4️⃣ CHOOSING A MODALITY: MATCH IT TO PHYSIOLOGY
Modality | Best For | Watch Outs |
IHD | Stable pts, rapid clearance | Hypotension, osmotic shifts |
CRRT (CVVHDF) | Shock, pressors, neuro pts, severe overload | Filter clotting, downtime |
SLED / PIRRT | Moderately unstable, resource-limited settings | Intermediate clearance |
Pearl: If you’re escalating pressors just to tolerate IHD, CRRT is the exit ramp.
5️⃣ DAY ZERO ORDERS: BUILDING THE “EXTERNAL KIDNEY”
Think of RRT orders as constructing temporary organ support.
Core ICU RRT Order Template
1. Modality“Start CRRT (CVVHDF)” / “Start IHD”

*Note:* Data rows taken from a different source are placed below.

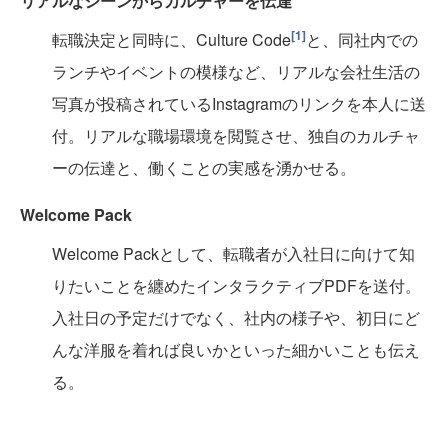
リアルなシーンからカルチャーを伝達
[1]
転職決定と同時に、Culture Code
と、同社内での
ランチやイベントの模様など、リアルな会社生活の
写真が投稿されているInstagramのリンクを本人に送
付。リアルな職場環境を閲覧させ、独自のカルチャ
ーの伝達と、働くことの実感を湧かせる。
Welcome Pack
Welcome Packとして、転職者が入社日に向けて知
りたいことを纏めたインタラクティブPDFを送付。
入社日の予定だけでなく、社内の様子や、初日にど
んな洋服を着れば良いかといった細かいことも伝え
る。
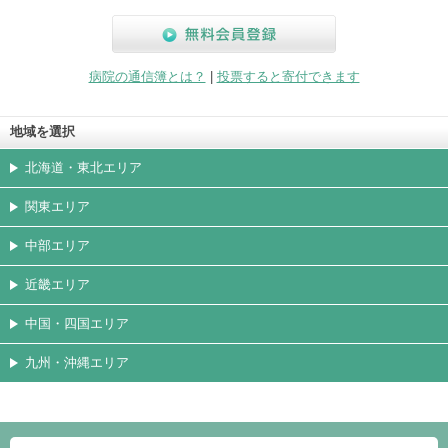
無料会員登録
病院の通信簿とは？
|
投票すると寄付できます
地域を選択
北海道・東北エリア
関東エリア
中部エリア
近畿エリア
中国・四国エリア
九州・沖縄エリア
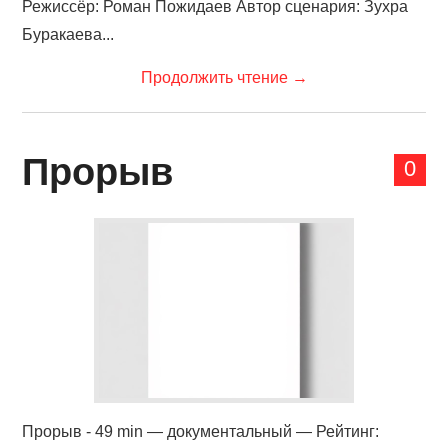
Режиссёр: Роман Пожидаев Автор сценария: Зухра
Буракаева...
Продолжить чтение
→
Прорыв
0
Прорыв - 49 min — документальный — Рейтинг:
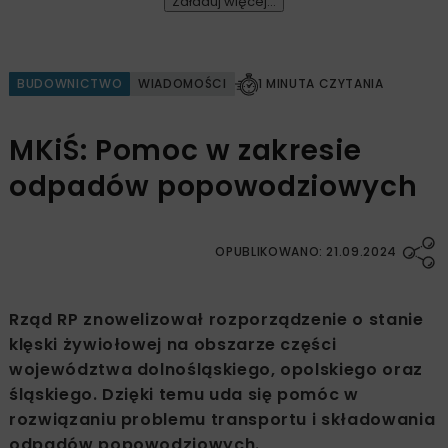
Załaduj więcej...
BUDOWNICTWO
WIADOMOŚCI
1 MINUTA CZYTANIA
MKiŚ: Pomoc w zakresie
odpadów popowodziowych
OPUBLIKOWANO: 21.09.2024
Rząd RP znowelizował rozporządzenie o stanie
klęski żywiołowej na obszarze części
województwa dolnośląskiego, opolskiego oraz
śląskiego. Dzięki temu uda się pomóc w
rozwiązaniu problemu transportu i składowania
odpadów popowodziowych.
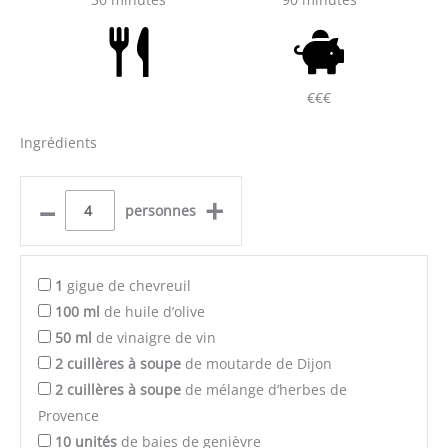
€€€
Ingrédients
–
+
personnes
1
gigue de chevreuil
100
ml
de huile d’olive
50
ml
de vinaigre de vin
2
cuillères à soupe
de moutarde de Dijon
2
cuillères à soupe
de mélange d’herbes de
Provence
10
unités
de baies de genièvre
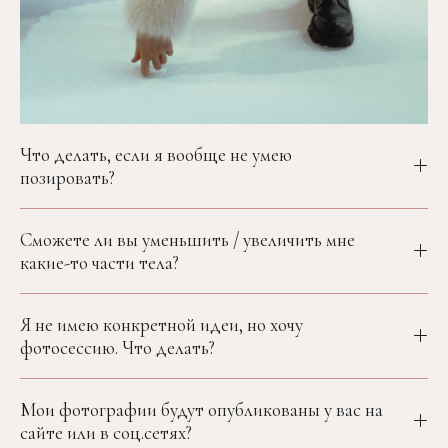
Что делать, если я вообще не умею
позировать?
Сможете ли вы уменьшить / увеличить мне
какие-то части тела?
Я не имею конкретной идеи, но хочу
фотосессию. Что делать?
Мои фотографии будут опубликованы у вас на
сайте или в соц.сетях?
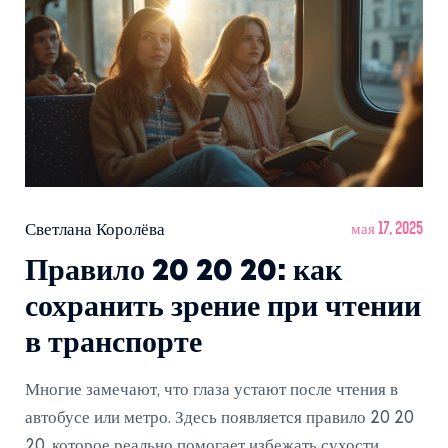
Светлана Королёва
мая 17, 2025
Правило 20 20 20: как
сохранить зрение при чтении
в транспорте
Многие замечают, что глаза устают после чтения в
автобусе или метро. Здесь появляется правило 20 20
20, которое реально помогает избежать сухости,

2. Indication“Refractory hyperkalemia + volume overload in septic shock”
3. Access
13–15 Fr double-lumen catheter
Right IJ preferred--you want your catheter to be as straight as possible and as close to the heart as possible
Avoid subclavian
Lock per protocol
4. CRRT Prescription
Effluent dose: 20–25 mL/kg/hr
Blood flow (Qb): 150–200 mL/min
5. Ultrafiltration Goal
Net even / Net –1 L / Aggressive –3 L if tolerated
Hospital net > machine net
6. Anticoagulation
None / Citrate / Heparin
7. Dialysate Bath
K⁺ >6 → 2K bath
Normal K → 3–4K bath
Bicarb ~32
8. Labs
BMP q6–12h
Mg/Phos daily
Ionized Ca if citrate
6️⃣ WHAT TO LOOK FOR ON ROUNDS (THE REAL MASTERY)
Daily RRT Checklist
Hemodynamics + pressor trends
Net balance vs oxygenation
Electrolytes + acid–base
Filter pressures + downtime
Access alarms
Mental status (uremia vs osmotic shifts)
The Net Trap
Machine –2 L
IV meds +3 L= Patient is still +1 L
7️⃣ TROUBLESHOOTING PATTERNS (STAY CALM)
Frequent filter clots: access issues, low anticoagulation, UF/Qb mismatch
Rising TMP: thick blood, impending clot
Citrate gap: total Ca : iCa >2.5 → possible citrate accumulation

8️⃣ SPECIAL ICU SITUATIONS
Neuro patients
Prefer CRRT/SLED
Avoid rapid osmotic shifts
ARDS + overload
Volume control becomes the primary indication
Rhabdomyolysis
Minimize downtime (myoglobin clearance)
Nutrition
RRT removes amino acids → protein 2–2.5 g/kg/day
🎯 FINAL PEARL
You don’t need to master dialysis. You need to master:
Recognizing when kidney failure harms vital organs
Choosing the right modality
Writing safe initial orders
Reassessing daily
That’s ICU competence. That’s confidence.